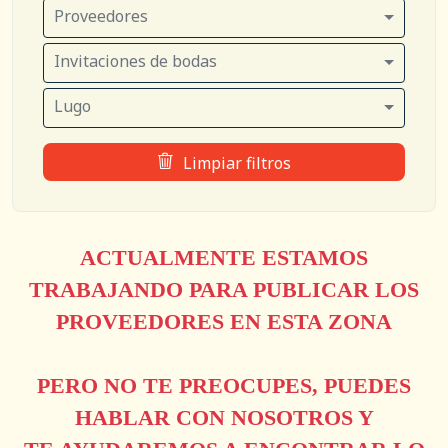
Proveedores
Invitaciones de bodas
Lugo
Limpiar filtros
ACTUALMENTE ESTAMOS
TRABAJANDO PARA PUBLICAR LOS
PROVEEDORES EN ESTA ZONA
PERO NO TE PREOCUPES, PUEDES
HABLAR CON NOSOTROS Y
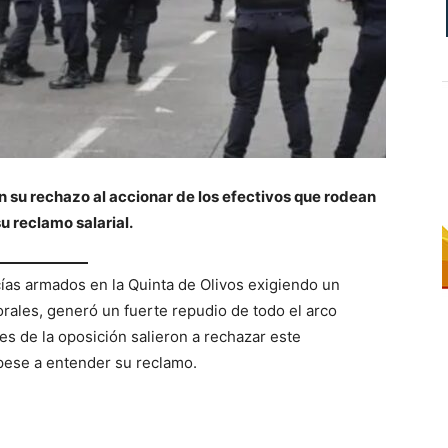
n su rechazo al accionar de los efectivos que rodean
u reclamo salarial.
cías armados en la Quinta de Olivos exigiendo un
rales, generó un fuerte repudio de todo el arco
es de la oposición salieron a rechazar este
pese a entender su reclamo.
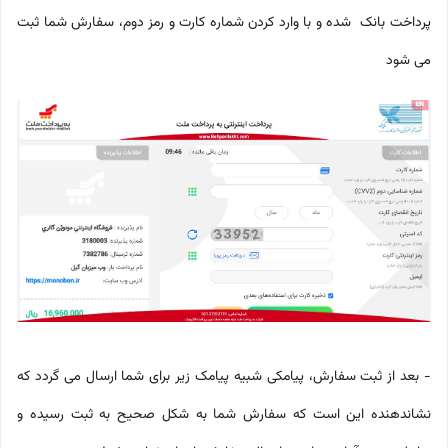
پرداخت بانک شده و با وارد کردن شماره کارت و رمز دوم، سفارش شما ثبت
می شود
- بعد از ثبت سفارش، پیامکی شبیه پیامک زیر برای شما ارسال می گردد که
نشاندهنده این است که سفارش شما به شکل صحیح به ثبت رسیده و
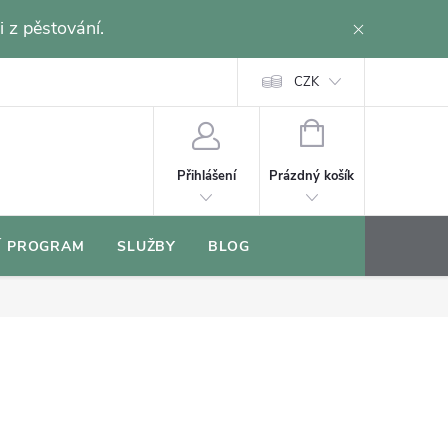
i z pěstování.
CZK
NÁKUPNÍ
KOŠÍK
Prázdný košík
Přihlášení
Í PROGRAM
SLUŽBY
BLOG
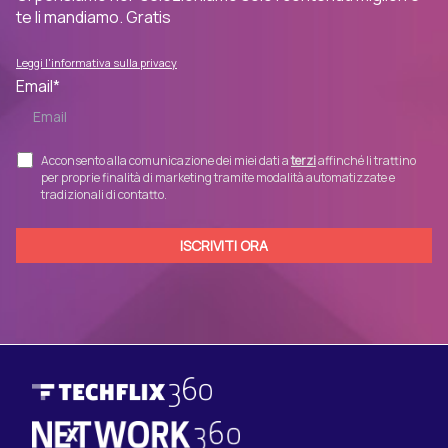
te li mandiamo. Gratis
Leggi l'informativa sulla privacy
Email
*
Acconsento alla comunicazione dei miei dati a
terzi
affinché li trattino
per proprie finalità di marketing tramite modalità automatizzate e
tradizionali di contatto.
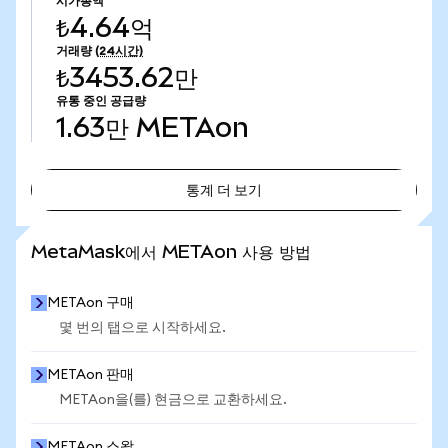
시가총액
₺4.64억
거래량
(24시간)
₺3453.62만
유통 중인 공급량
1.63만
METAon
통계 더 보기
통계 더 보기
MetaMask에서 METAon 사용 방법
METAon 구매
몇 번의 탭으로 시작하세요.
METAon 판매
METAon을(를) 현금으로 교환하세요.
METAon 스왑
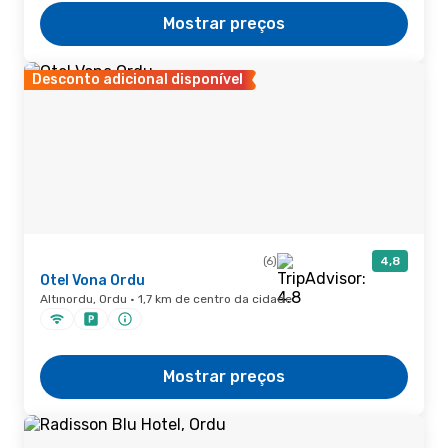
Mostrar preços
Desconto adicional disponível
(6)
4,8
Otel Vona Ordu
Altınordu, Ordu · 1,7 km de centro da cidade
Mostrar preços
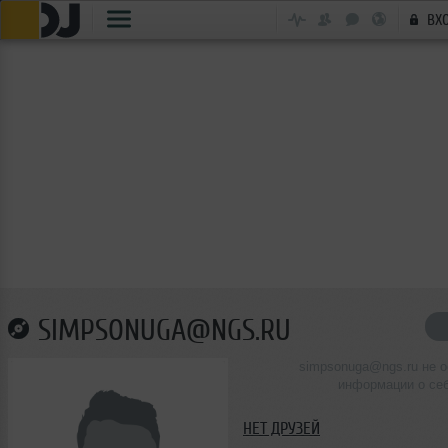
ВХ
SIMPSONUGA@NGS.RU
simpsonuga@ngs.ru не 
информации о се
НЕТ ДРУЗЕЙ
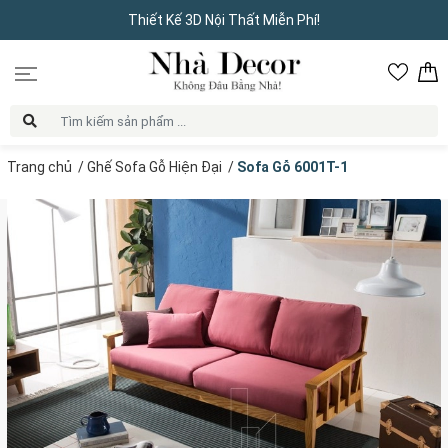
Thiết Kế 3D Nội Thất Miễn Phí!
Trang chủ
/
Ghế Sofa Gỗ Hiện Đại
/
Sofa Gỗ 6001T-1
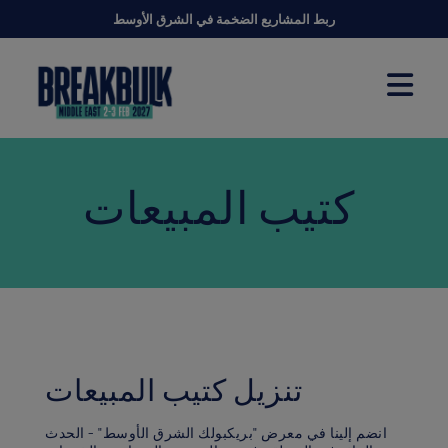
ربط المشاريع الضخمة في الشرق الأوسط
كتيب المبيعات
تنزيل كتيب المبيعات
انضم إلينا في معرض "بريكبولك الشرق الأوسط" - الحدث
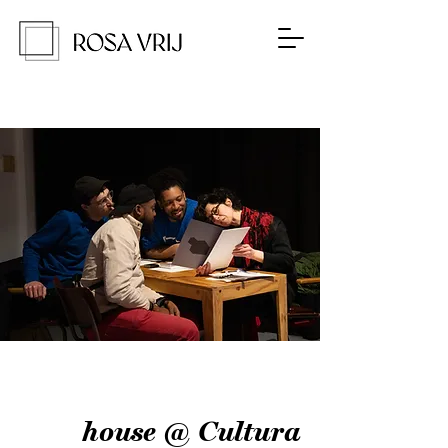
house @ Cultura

WORK ORDER
If an entry contains an image, print the rest of that entry exactly and leave the image out.

RESULT
Proveedores
Invitaciones de bodas
Lugo
Limpiar filtros
ACTUALMENTE ESTAMOS
TRABAJANDO PARA PUBLICAR LOS
PROVEEDORES EN ESTA ZONA
PERO NO TE PREOCUPES, PUEDES
HABLAR CON NOSOTROS Y
n su rechazo al accionar de los efectivos que rodean
u reclamo salarial.
cías armados en la Quinta de Olivos exigiendo un
rales, generó un fuerte repudio de todo el arco
es de la oposición salieron a rechazar este
pese a entender su reclamo.
پرداخت بانک شده و با وارد کردن شماره کارت و رمز دوم، سفارش شما ثبت
می شود
- بعد از ثبت سفارش، پیامکی شبیه پیامک زیر برای شما ارسال می گردد که
نشاندهنده این است که سفارش شما به شکل صحیح به ثبت رسیده و
i z pěstování.
CZK
NÁKUPNÍ
KOŠÍK
Prázdný košík
Přihlášení
Í PROGRAM
SLUŽBY
BLOG
te li mandiamo. Gratis
Leggi l'informativa sulla privacy
Email
*
Acconsento alla comunicazione dei miei dati a
terzi
affinché li trattino
per proprie finalità di marketing tramite modalità automatizzate e
tradizionali di contatto.
시가총액
₺4.64억
거래량
(24시간)
₺3453.62만
유통 중인 공급량
1.63만
METAon
통계 더 보기
통계 더 보기
MetaMask에서 METAon 사용 방법
METAon 구매
몇 번의 탭으로 시작하세요.
METAon 판매
METAon을(를) 현금으로 교환하세요.
METAon 스왑
Mostrar preços
Desconto adicional disponível
(6)
4,8
Otel Vona Ordu
Altınordu, Ordu · 1,7 km de centro da cidade
Mostrar preços
ВХ
SIMPSONUGA@NGS.RU
simpsonuga@ngs.ru не 
информации о се
НЕТ ДРУЗЕЙ
Thiết Kế 3D Nội Thất Miễn Phí!
Trang chủ
/
Ghế Sofa Gỗ Hiện Đại
/
Sofa Gỗ 6001T-1
ربط المشاريع الضخمة في الشرق الأوسط
كتيب المبيعات
تنزيل كتيب المبيعات
انضم إلينا في معرض "بريكبولك الشرق الأوسط" - الحدث
house @ Cultura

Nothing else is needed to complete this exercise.